Hyun Song ^1,2 Pradyumna K. Bharadwaj ^1,2 David A. Raichlen ^3* Christian G. Habeck ⁴ Matthew D. Grilli ^1,2,5 Matthew J. Huentelman ^2,6,7 Georg A. Hishaw ^5* Theodore P. Trouard ^2,7,8 Gene E. Alexander ^1,10,2,7,9*

• ¹ Department of Psychology, University of Arizona, Tucson, AZ, United States
• ² Evelyn F. McKnight Brain Institute, University of Arizona, Tucson, Arizona, United States
• ³ Human and Evolutionary Biology Section, Department of Biological Sciences, Dornsife College of Letters, Arts and Sciences, University of Southern California, Los Angeles, United States
• ⁴ Cognitive Neuroscience Division, Department of Neurology and Taub Institute, Columbia University, New York, NY, United States
• ⁵ Department of Neurology, College of Medicine, University of Arizona, Tucson, United States
• ⁶ Translational Genomics Research Institute (TGen), Phoenix, United States
• ⁷ Arizona Alzheimer's Consortium (AAC), Phoenix, United States
• ⁸ Department of Biomedical Engineering, University of Arizona, Tucson, AZ, United States
• ⁹ Department of Psychiatry, College of Medicine, University of Arizona, Tucson, United States
• ¹⁰ Neuroscience and Physiological Sciences Graduate Interdisciplinary Programs, University of Arizona,, Tucson, AZ, United States

Homocysteine (Hcy) is a cardiovascular risk factor implicated in cognitive impairment and cerebrovascular disease but has also been associated with Alzheimer's disease.
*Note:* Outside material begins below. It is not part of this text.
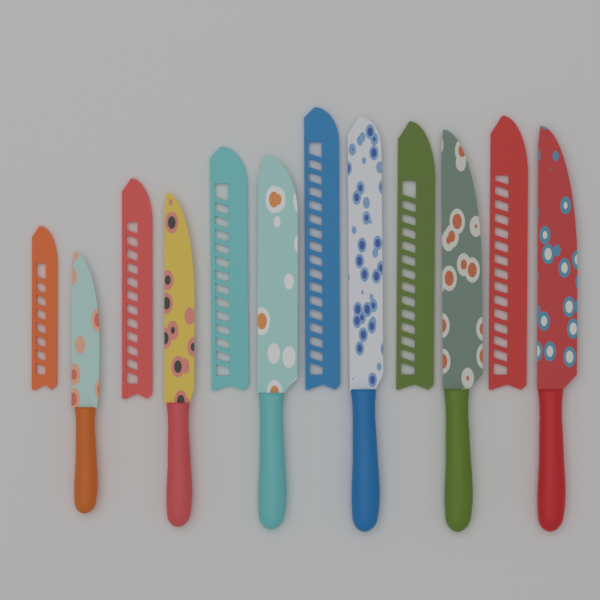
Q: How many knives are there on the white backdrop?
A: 6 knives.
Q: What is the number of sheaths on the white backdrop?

In 160 healthy older adults (mean age=69.66±9.95 years), we sought to investigate the association of cortical brain volume with white matter hyperintensity (WMH) burden and a previously identified Hcyrelated multivariate network pattern showing reductions in subcortical gray matter (SGM) volumes of hippocampus and nucleus accumbens with relative preservation of basal ganglia. We additionally evaluated the potential role of these brain imaging markers as a series of mediators in a vascular brain pathway leading to age-related cognitive dysfunction in healthy aging. We found reductions in parietal lobar gray matter associated with the Hcy-SGM pattern, which was further associated with WMH burden. Mediation analyses revealed that slowed processing speed related to aging, but not executive functioning or memory, was mediated sequentially through increased WMH lesion volume, greater Hcy-SGM pattern expression, and then smaller parietal lobe volume. Together, these findings suggest that volume reductions in parietal gray matter associated with a pattern of Hcy-related SGM volume differences may be indicative of slowed processing speed in cognitive aging, potentially linking cardiovascular risk to an important aspect of cognitive dysfunction in healthy aging.